DAM Preis 2019 geht an gmp für den Kulturpalast Dresden

Der Kulturpalast in Dresden. Quelle: Christian Gahl / gmp ArchitektenDer Kulturpalast in Dresden. Quelle: Christian Gahl / gmp Architekten

Die Nominierung und Benennung des Preises des Deutschen Architekturmuseums (DAM) ist in der Architekturwelt immer ein kleiner Aufreger. Schließlich geht es bei dem Preis darum, herausragende Bauten in Deutschland auszuzeichnen. 2019 ging die Auszeichnung an gmp – Architekten von Gerkan, Marg und Partner für den Umbau und die Modernisierung des Kulturpalasts Dresden. Wir stellen an dieser Stelle die Finalisten vor.

Umbau des „Kulti“

Der Kulturpalast ist ein wichtiger Bau der Dresdner Nachkriegsmoderne. 1967 bis 1969 gebaut, wurde er zu einem Ort der Unterhaltung, aber auch der politischen Demonstration. Von den Dresdnern liebevoll „Kulti“ genannt, stand der Bau stellvertretend für das architektonische Erbe der DDR. Im Jahr 2008 lobte die Stadt Dresden einen Wettbewerb für die Sanierung aus. Deren Hauptziel war es, in der früheren multifunktionellen Kongresshalle einen neuen Konzertsaal für die Dresdner Philharmonie unterzubringen. Daneben sollten eine neue Zentralbibliothek und ein Theatersaal mit 250 Plätzen integriert werden. Und dabei war die denkmalgeschützte Glashülle zu erhalten. Keine leichte Aufgabe, der sich gmp da stellte. Dennoch meisterten die Beteiligten sie: exzellente Leistungen auf vielen Ebenen, lobte die Jury des DAM.

Ateliers, Wohnungen und Gewerbeflächen in Berlin

Das integrative Wohnprojekt in Berlin. Quelle: Andrew Alberts
Das integrative Wohnprojekt in Berlin. Quelle: Andrew Alberts

Zu den weiteren Finalisten des DAM Preises 2019 zählt ein Integratives Bauprojekt am ehemaligen Blumengroßmarkt in Berlin. Auf diesem Areal entstand unter Federführung von  ARGE ifau / Heide & von Beckerath ein Projekt, das Wohnungen, Ateliers und Gewerbeflächen über ausgefallene Erschließungsachsen zusammenführt.

Neuer Bürgertreffpunkt

Stadtbibliothek in Rottenburg. Quelle: Roland Halbe
Stadtbibliothek in Rottenburg. Quelle: Roland Halbe

Auch die neue Stadtbibliothek in Rottenburg gehört zu den Finalisten. Sie befindet sich zwischen mittelalterlicher Altstadt und bischöflichem Palais  und soll als Bürgertreffpunkt dienen. Der beim DAM Preis 2019 eingereichte Entwurf stammt von harris + kurrle.
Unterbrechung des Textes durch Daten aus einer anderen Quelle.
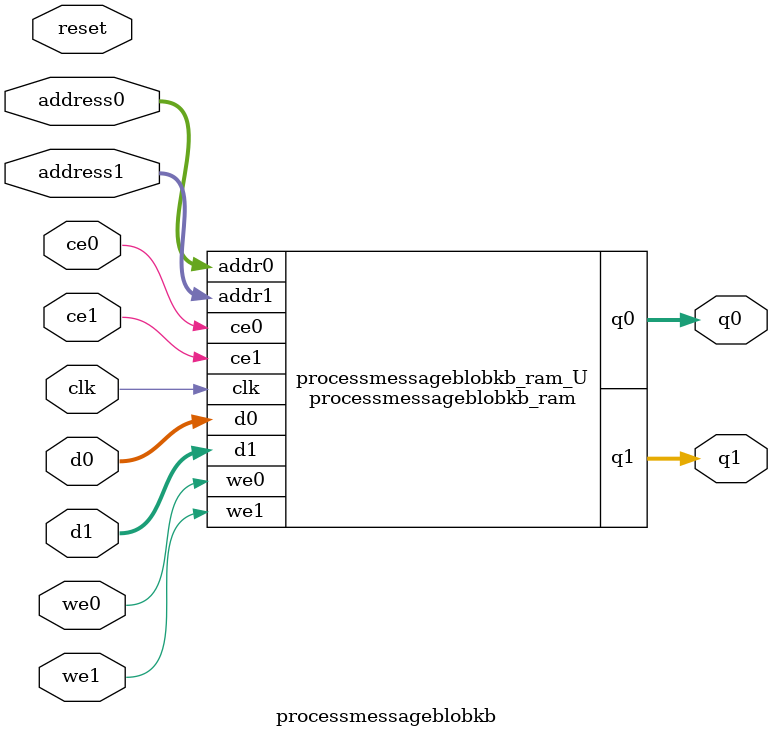
<source format=v>
`timescale 1 ns / 1 ps
module processmessageblobkb_ram (addr0, ce0, d0, we0, q0, addr1, ce1, d1, we1, q1,  clk);

parameter DWIDTH = 32;
parameter AWIDTH = 7;
parameter MEM_SIZE = 68;

input[AWIDTH-1:0] addr0;
input ce0;
input[DWIDTH-1:0] d0;
input we0;
output reg[DWIDTH-1:0] q0;
input[AWIDTH-1:0] addr1;
input ce1;
input[DWIDTH-1:0] d1;
input we1;
output reg[DWIDTH-1:0] q1;
input clk;

(* ram_style = "block" *)reg [DWIDTH-1:0] ram[0:MEM_SIZE-1];




always @(posedge clk)  
begin 
    if (ce0) 
    begin
        if (we0) 
        begin 
            ram[addr0] <= d0; 
        end 
        q0 <= ram[addr0];
    end
end


always @(posedge clk)  
begin 
    if (ce1) 
    begin
        if (we1) 
        begin 
            ram[addr1] <= d1; 
        end 
        q1 <= ram[addr1];
    end
end


endmodule

`timescale 1 ns / 1 ps
module processmessageblobkb(
    reset,
    clk,
    address0,
    ce0,
    we0,
    d0,
    q0,
    address1,
    ce1,
    we1,
    d1,
    q1);

parameter DataWidth = 32'd32;
parameter AddressRange = 32'd68;
parameter AddressWidth = 32'd7;
input reset;
input clk;
input[AddressWidth - 1:0] address0;
input ce0;
input we0;
input[DataWidth - 1:0] d0;
output[DataWidth - 1:0] q0;
input[AddressWidth - 1:0] address1;
input ce1;
input we1;
input[DataWidth - 1:0] d1;
output[DataWidth - 1:0] q1;



processmessageblobkb_ram processmessageblobkb_ram_U(
    .clk( clk ),
    .addr0( address0 ),
    .ce0( ce0 ),
    .we0( we0 ),
    .d0( d0 ),
    .q0( q0 ),
    .addr1( address1 ),
    .ce1( ce1 ),
    .we1( we1 ),
    .d1( d1 ),
    .q1( q1 ));

endmodule


</source>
Strukturalismus im Bonner Umland

Das AIZ am Bonner Kottenforst. Quelle: Thilo Ross
Das AIZ am Bonner Kottenforst. Quelle: Thilo Ross

Ebenfalls unter die letzten vier Projekte kam das AIZ Ausbildungs- und Seminargebäude in Bonn. Hier überzeugte die Jury vor allem der strukturalistische, clusterartige Entwurf von Waechter + Waechter.

Ausstellung zum DAM Preis 2019

Die Ausstellung ist bis zum 22. April 2019 im Deutschen Architekturmuseum in Frankfurt am Main zu sehen. Quelle: DAM/Moritz Bernoully
Das Deutsche Architekturmuseum in Frankfurt am Main stellt die 25 Bauprojekte der Shortlist vor. Quelle: DAM/Moritz Bernoully

Der DAM Preis für Architektur in Deutschland wird seit 2007 jährlich vergeben, künftig mit JUNG als Kooperationspartner. Für den Preis nominiert das Museum 100 bemerkenswerte Gebäude oder Ensembles. Ein Viertel davon kommt auf eine Shortlist, aus der wiederum die Finalisten ausgewählt werden. Die Projekte von der diesjährigen Shortlist sind bis zum 22. April 2019 im Deutschen Architekturmuseum in Frankfurt am Main zu sehen.